Gli incredibili (The Incredibles)
di Brad Bird, 2004
Incredibile Pixar: quando credi di aver visto tutto, sa ancora stupirti. The Incredibles è una meraviglia. Come ha detto l’amico Ohdaesu, "chi vorrà trovare delle pecche sarà evidentemente un vecchio scorbutico impolverato represso e inacidito".
Oltre che di un film oltremisura divertente, che non perde un colpo, capace di sterzare e cambiare stile esattamente nei punti in cui è necessario, per tutta la durata del film si ha l’impressione un’opera matura e di una sorta di impronta autoriale. Intendiamoci, la Pixar è soprattutto un’industria, anche se un’industria di immenso valore, forse l’ultima grande industria dei sogni (insieme allo Studio Ghibli?). L’impronta, il marchio, è molto importante, e richiama più il nome di Lasseter che quello dei registi chiamati di volta in volta a mestierare, a gestire l’affare.
Ma a differenza di altri lavori, questo caso è un po’ diverso, e va moltissimo merito al regista e sceneggiatore Brad Bird. Già regista del buon Gigante di ferro, Bird è stato animatore per la Disney e regista per i Simpson, ed è con straordinario talento che riesce a unire queste due anime.
La prima è quella acuta e leggermente satirica che mostra il declino sociale del supereroe (un po’ come quello su cui si è soffermato Raimi, in modo diverso), con quadretti familiari impagabili ("Non valgono i campi di forza!", "Hai cominciato tu!") e l’impensabile immagine di un supereroe invecchiato e imbolsito, costretto nel suo minuscolo loculo lavorativo, e il cui unico nemico rimasto è la terribile burocrazia.
Dall’altra parte, l’anima disneyana, quella semplicemente stupefacente, quella del puro divertimento, tra cattivi e comprimari memorabili (la geniale Edna doppiata benissimo da Amanda Lear) e inseguimenti mozzafiato: uno per tutti, quello videoludico del piccolo Flash.
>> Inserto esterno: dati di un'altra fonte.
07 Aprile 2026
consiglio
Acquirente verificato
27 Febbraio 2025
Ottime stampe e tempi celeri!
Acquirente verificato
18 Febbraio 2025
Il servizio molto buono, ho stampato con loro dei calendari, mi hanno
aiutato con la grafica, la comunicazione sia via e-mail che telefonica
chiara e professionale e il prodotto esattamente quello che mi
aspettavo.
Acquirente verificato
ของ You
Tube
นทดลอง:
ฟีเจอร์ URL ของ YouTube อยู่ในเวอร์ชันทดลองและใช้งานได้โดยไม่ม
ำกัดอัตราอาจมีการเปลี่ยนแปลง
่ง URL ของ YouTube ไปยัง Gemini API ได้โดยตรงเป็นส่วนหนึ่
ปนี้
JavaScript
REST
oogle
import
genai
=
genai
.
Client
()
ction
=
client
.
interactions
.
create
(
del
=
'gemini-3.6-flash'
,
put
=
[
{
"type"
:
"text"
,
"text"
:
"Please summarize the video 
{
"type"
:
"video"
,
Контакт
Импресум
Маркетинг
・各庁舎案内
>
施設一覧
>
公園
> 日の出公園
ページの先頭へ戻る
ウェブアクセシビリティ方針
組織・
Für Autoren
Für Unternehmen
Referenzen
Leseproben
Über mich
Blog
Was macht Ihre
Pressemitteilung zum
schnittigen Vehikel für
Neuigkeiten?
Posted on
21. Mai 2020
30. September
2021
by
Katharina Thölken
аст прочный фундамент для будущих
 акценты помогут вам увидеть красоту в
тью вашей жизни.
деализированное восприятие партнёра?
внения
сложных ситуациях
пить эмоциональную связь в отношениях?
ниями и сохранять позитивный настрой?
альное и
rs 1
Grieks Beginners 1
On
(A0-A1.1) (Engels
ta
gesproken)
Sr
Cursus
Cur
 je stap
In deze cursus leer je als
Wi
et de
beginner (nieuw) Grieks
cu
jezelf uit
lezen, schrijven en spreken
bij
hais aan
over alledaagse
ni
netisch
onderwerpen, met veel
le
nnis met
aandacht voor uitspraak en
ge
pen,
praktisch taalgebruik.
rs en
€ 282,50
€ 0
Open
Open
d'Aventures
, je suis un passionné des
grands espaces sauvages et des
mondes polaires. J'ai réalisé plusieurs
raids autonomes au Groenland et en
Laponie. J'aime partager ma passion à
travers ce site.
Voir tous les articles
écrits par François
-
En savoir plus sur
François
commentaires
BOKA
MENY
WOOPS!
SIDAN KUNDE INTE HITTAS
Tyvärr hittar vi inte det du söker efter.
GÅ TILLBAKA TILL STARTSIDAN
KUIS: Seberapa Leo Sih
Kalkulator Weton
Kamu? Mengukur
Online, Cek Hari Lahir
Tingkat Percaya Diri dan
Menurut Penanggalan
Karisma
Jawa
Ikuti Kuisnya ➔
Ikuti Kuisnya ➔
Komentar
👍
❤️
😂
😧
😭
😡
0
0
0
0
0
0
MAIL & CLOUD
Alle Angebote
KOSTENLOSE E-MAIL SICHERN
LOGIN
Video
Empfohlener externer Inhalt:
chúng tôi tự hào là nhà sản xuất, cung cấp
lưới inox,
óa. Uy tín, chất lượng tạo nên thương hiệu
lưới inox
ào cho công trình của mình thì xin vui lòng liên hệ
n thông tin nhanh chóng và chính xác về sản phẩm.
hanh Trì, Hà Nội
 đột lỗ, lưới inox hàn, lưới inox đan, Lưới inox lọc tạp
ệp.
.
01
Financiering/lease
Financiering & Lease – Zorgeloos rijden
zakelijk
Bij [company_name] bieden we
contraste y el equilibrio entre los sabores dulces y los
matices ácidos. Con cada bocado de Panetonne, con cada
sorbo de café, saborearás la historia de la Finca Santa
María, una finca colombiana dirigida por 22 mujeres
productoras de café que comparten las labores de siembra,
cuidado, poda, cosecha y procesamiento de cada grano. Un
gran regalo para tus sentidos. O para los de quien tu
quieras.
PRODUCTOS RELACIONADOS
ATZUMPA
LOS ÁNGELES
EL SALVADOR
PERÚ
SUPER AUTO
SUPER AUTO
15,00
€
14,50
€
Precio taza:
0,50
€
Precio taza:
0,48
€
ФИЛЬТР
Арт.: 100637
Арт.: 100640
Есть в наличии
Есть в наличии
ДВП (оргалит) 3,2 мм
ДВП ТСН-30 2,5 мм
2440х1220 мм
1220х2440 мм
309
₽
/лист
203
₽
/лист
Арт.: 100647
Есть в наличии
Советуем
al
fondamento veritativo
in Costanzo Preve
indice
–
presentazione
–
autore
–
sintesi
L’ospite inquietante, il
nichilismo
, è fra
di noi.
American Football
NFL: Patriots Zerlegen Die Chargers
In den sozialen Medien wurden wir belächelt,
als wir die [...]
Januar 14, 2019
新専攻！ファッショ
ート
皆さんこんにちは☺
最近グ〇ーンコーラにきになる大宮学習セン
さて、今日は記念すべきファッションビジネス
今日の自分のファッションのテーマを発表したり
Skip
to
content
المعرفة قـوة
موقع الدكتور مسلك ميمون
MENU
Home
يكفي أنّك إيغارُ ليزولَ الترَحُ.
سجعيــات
I buoni sentimenti asciugati in una deliziosa apologia della famiglia, l’interesse dello spettatore tenuto vivo per quasi due ore (tempo infinito, in altri tempi) senza nemmeno una maledetta canzone.
Il tutto mescolato con grande coesione: le due anime non sono separate, e non si ha mai la sensazione di vedere due film diversi: come quando, durante un serratissimo inseguimento, i due coniugi litigano sulle uscite della tangenziale. E l’azione che domina il film non è nemmeno mera tecnica (comunque inarrivabile), ma è capace di ragionare sui meccanismi stessi dell’azione supereroica e sui canoni dei cartoon e dei fumetti. Nei tempi del buon orco verde è ormai una necessità, e l’autoriflessività si dà quasi per scontata: ma sono irresistibili idee come i dialoghi sui "monologhi dei cattivi", o quella davvero geniale della disastrosa casistica legata all’uso del mantello.
Ancora sopra la concorrenza il discorso sui target. Mentre i cartoni della Dreamworks si preoccupano sempre più di rivolgersi ad un target diverso da quello tradizionale (così Shrek è incomprensibile a un bambino), la Pixar è riuscita in questi ultimi anni a compiere il miracolo che il settore 2D della Disney aveva accantonato: svincolare l’opera da un target. Gli incredibili è forse la vetta di questo percorso: il film è appetibile a molti livelli, e, credo, per ogni palato capace ancora di entusiasmarsi ed innamorarsi al cinema.
Per quanto il capolavoro Pixar, e difficilmente superabile, rimanga il magico, burtoniano, perfetto Monsters & Co., Gli incredibili è ancora grande cinema di cartoni animati, e supera di lunghezza la pur bellissima favola di Nemo, pesce perduto. E ancora una volta, è anche grande cinema: un film di personaggi, di contenuti, di scrittura, di grandi idee. Ma soprattutto di sano e purissimo piacere. Peccato che ne sfornino solo uno all’anno.